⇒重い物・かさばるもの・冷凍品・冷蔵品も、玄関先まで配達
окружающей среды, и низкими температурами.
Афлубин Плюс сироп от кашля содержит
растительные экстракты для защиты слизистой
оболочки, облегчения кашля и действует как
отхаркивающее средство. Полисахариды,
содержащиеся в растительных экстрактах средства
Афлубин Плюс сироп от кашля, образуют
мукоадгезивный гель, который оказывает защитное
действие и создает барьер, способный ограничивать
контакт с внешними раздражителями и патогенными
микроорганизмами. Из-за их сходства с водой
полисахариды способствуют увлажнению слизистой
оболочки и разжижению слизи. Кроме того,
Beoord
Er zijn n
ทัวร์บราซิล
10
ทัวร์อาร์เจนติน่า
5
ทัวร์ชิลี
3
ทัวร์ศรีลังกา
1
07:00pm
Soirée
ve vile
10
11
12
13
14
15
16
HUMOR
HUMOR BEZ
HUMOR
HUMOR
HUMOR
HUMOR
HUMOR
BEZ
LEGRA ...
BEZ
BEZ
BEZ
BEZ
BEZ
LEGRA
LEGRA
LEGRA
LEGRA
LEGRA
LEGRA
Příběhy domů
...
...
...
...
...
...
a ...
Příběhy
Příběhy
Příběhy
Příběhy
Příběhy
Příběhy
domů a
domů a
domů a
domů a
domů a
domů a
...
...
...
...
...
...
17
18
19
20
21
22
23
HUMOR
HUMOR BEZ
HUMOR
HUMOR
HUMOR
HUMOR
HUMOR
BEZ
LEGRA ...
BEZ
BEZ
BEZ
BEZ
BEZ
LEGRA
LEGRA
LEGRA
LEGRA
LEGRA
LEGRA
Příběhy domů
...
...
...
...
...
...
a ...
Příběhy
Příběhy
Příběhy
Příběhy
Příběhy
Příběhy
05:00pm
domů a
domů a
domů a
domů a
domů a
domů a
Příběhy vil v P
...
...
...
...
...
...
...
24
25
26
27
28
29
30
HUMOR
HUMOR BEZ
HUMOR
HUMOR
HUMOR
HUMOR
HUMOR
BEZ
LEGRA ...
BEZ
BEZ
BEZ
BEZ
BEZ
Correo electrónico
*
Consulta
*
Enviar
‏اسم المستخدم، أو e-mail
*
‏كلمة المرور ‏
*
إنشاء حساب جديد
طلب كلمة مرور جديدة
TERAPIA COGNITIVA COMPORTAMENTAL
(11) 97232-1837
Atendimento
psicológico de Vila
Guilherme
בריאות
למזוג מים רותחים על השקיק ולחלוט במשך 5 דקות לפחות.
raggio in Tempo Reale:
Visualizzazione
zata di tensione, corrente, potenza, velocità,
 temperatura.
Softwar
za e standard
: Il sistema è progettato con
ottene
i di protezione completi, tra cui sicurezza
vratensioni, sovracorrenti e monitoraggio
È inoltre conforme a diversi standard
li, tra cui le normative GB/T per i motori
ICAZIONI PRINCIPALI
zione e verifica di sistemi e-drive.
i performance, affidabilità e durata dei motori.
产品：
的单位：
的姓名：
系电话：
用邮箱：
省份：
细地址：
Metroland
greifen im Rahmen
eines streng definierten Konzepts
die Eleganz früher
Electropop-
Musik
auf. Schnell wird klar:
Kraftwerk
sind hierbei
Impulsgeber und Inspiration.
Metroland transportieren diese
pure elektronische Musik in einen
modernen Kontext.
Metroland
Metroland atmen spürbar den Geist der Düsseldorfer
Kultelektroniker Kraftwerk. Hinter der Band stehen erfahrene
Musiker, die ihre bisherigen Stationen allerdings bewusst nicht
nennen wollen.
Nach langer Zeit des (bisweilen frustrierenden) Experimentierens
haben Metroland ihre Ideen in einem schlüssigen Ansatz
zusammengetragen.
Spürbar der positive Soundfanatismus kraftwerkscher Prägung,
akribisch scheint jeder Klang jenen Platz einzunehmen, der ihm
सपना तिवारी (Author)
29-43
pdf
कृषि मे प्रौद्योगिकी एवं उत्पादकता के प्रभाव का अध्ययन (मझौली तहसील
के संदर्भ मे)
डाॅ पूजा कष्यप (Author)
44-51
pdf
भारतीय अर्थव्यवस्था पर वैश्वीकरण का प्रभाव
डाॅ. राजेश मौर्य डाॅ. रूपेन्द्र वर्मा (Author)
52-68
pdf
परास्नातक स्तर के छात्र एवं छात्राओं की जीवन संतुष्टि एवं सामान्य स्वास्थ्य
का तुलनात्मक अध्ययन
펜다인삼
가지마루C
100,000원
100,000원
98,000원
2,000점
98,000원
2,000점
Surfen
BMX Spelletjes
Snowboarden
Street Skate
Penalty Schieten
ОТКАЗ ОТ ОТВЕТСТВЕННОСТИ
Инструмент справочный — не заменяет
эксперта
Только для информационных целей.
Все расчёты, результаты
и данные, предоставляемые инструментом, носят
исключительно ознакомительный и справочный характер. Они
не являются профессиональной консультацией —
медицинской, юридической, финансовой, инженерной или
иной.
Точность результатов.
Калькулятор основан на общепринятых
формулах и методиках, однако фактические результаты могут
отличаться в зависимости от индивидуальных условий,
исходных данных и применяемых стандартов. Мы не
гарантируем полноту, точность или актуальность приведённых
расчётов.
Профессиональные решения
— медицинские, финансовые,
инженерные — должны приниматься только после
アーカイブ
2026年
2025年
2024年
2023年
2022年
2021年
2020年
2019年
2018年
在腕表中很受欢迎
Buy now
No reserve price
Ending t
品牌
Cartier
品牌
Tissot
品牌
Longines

**Work to complete:** The expected output is exactly the lines of the listing above between the line holding "greifen im Rahmen" and the line holding "परास्नातक स्तर के", inclusive.

**Answer box:**
greifen im Rahmen
eines streng definierten Konzepts
die Eleganz früher
Electropop-
Musik
auf. Schnell wird klar:
Kraftwerk
sind hierbei
Impulsgeber und Inspiration.
Metroland transportieren diese
pure elektronische Musik in einen
modernen Kontext.
Metroland
Metroland atmen spürbar den Geist der Düsseldorfer
Kultelektroniker Kraftwerk. Hinter der Band stehen erfahrene
Musiker, die ihre bisherigen Stationen allerdings bewusst nicht
nennen wollen.
Nach langer Zeit des (bisweilen frustrierenden) Experimentierens
haben Metroland ihre Ideen in einem schlüssigen Ansatz
zusammengetragen.
Spürbar der positive Soundfanatismus kraftwerkscher Prägung,
akribisch scheint jeder Klang jenen Platz einzunehmen, der ihm
सपना तिवारी (Author)
29-43
pdf
कृषि मे प्रौद्योगिकी एवं उत्पादकता के प्रभाव का अध्ययन (मझौली तहसील
के संदर्भ मे)
डाॅ पूजा कष्यप (Author)
44-51
pdf
भारतीय अर्थव्यवस्था पर वैश्वीकरण का प्रभाव
डाॅ. राजेश मौर्य डाॅ. रूपेन्द्र वर्मा (Author)
52-68
pdf
परास्नातक स्तर के छात्र एवं छात्राओं की जीवन संतुष्टि एवं सामान्य स्वास्थ्य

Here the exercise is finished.